Problem to solve =>
Repeat all entries below exactly as shown.

Input material =>
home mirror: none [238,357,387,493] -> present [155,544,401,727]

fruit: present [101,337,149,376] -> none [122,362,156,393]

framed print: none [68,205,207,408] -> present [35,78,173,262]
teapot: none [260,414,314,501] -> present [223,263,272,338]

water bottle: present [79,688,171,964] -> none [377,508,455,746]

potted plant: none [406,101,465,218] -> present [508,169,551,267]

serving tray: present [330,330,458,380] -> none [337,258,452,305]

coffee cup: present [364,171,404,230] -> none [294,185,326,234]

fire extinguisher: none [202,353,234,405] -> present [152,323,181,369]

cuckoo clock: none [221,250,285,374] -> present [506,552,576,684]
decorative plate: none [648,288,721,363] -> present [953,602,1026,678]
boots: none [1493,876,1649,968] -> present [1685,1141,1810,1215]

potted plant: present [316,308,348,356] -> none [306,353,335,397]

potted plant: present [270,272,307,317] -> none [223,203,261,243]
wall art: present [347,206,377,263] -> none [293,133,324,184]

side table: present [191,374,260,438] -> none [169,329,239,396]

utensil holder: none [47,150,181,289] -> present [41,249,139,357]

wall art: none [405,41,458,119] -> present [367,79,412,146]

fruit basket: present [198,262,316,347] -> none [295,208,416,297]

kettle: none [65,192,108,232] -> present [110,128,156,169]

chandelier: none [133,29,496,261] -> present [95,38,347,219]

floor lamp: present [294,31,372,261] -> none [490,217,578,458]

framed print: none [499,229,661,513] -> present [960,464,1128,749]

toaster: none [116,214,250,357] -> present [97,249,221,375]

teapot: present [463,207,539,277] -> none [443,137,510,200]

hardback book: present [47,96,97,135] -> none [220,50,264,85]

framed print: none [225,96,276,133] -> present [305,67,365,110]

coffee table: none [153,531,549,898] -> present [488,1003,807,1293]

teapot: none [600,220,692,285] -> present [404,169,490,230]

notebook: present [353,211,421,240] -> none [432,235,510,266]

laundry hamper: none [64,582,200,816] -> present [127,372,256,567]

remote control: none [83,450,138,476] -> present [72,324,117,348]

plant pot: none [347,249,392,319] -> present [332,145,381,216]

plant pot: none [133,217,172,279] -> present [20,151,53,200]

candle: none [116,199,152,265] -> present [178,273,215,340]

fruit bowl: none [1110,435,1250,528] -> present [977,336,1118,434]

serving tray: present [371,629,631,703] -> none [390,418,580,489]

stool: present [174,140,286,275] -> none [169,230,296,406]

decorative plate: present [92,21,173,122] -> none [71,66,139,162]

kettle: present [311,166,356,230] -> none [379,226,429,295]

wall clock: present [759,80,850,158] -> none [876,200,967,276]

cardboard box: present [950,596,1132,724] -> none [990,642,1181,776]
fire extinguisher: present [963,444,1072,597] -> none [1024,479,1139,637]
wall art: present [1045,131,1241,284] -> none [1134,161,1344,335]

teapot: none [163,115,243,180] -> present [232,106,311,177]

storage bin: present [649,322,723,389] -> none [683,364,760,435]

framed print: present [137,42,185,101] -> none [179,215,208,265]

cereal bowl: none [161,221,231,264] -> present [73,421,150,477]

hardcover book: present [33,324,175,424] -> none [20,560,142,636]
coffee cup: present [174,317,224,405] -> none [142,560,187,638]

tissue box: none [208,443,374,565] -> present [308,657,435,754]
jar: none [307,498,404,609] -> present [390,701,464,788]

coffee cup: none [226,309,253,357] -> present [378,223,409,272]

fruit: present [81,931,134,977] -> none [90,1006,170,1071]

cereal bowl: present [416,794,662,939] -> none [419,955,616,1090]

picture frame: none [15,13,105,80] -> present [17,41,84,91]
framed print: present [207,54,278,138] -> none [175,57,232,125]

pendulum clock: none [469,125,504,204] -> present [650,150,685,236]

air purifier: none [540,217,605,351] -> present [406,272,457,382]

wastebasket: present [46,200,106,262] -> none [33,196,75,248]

Exercise answer =>
home mirror: none [238,357,387,493] -> present [155,544,401,727]

fruit: present [101,337,149,376] -> none [122,362,156,393]

framed print: none [68,205,207,408] -> present [35,78,173,262]
teapot: none [260,414,314,501] -> present [223,263,272,338]

water bottle: present [79,688,171,964] -> none [377,508,455,746]

potted plant: none [406,101,465,218] -> present [508,169,551,267]

serving tray: present [330,330,458,380] -> none [337,258,452,305]

coffee cup: present [364,171,404,230] -> none [294,185,326,234]

fire extinguisher: none [202,353,234,405] -> present [152,323,181,369]

cuckoo clock: none [221,250,285,374] -> present [506,552,576,684]
decorative plate: none [648,288,721,363] -> present [953,602,1026,678]
boots: none [1493,876,1649,968] -> present [1685,1141,1810,1215]

potted plant: present [316,308,348,356] -> none [306,353,335,397]

potted plant: present [270,272,307,317] -> none [223,203,261,243]
wall art: present [347,206,377,263] -> none [293,133,324,184]

side table: present [191,374,260,438] -> none [169,329,239,396]

utensil holder: none [47,150,181,289] -> present [41,249,139,357]

wall art: none [405,41,458,119] -> present [367,79,412,146]

fruit basket: present [198,262,316,347] -> none [295,208,416,297]

kettle: none [65,192,108,232] -> present [110,128,156,169]

chandelier: none [133,29,496,261] -> present [95,38,347,219]

floor lamp: present [294,31,372,261] -> none [490,217,578,458]

framed print: none [499,229,661,513] -> present [960,464,1128,749]

toaster: none [116,214,250,357] -> present [97,249,221,375]

teapot: present [463,207,539,277] -> none [443,137,510,200]

hardback book: present [47,96,97,135] -> none [220,50,264,85]

framed print: none [225,96,276,133] -> present [305,67,365,110]

coffee table: none [153,531,549,898] -> present [488,1003,807,1293]

teapot: none [600,220,692,285] -> present [404,169,490,230]

notebook: present [353,211,421,240] -> none [432,235,510,266]

laundry hamper: none [64,582,200,816] -> present [127,372,256,567]

remote control: none [83,450,138,476] -> present [72,324,117,348]

plant pot: none [347,249,392,319] -> present [332,145,381,216]

plant pot: none [133,217,172,279] -> present [20,151,53,200]

candle: none [116,199,152,265] -> present [178,273,215,340]

fruit bowl: none [1110,435,1250,528] -> present [977,336,1118,434]

serving tray: present [371,629,631,703] -> none [390,418,580,489]

stool: present [174,140,286,275] -> none [169,230,296,406]

decorative plate: present [92,21,173,122] -> none [71,66,139,162]

kettle: present [311,166,356,230] -> none [379,226,429,295]

wall clock: present [759,80,850,158] -> none [876,200,967,276]

cardboard box: present [950,596,1132,724] -> none [990,642,1181,776]
fire extinguisher: present [963,444,1072,597] -> none [1024,479,1139,637]
wall art: present [1045,131,1241,284] -> none [1134,161,1344,335]

teapot: none [163,115,243,180] -> present [232,106,311,177]

storage bin: present [649,322,723,389] -> none [683,364,760,435]

framed print: present [137,42,185,101] -> none [179,215,208,265]

cereal bowl: none [161,221,231,264] -> present [73,421,150,477]

hardcover book: present [33,324,175,424] -> none [20,560,142,636]
coffee cup: present [174,317,224,405] -> none [142,560,187,638]

tissue box: none [208,443,374,565] -> present [308,657,435,754]
jar: none [307,498,404,609] -> present [390,701,464,788]

coffee cup: none [226,309,253,357] -> present [378,223,409,272]

fruit: present [81,931,134,977] -> none [90,1006,170,1071]

cereal bowl: present [416,794,662,939] -> none [419,955,616,1090]

picture frame: none [15,13,105,80] -> present [17,41,84,91]
framed print: present [207,54,278,138] -> none [175,57,232,125]

pendulum clock: none [469,125,504,204] -> present [650,150,685,236]

air purifier: none [540,217,605,351] -> present [406,272,457,382]

wastebasket: present [46,200,106,262] -> none [33,196,75,248]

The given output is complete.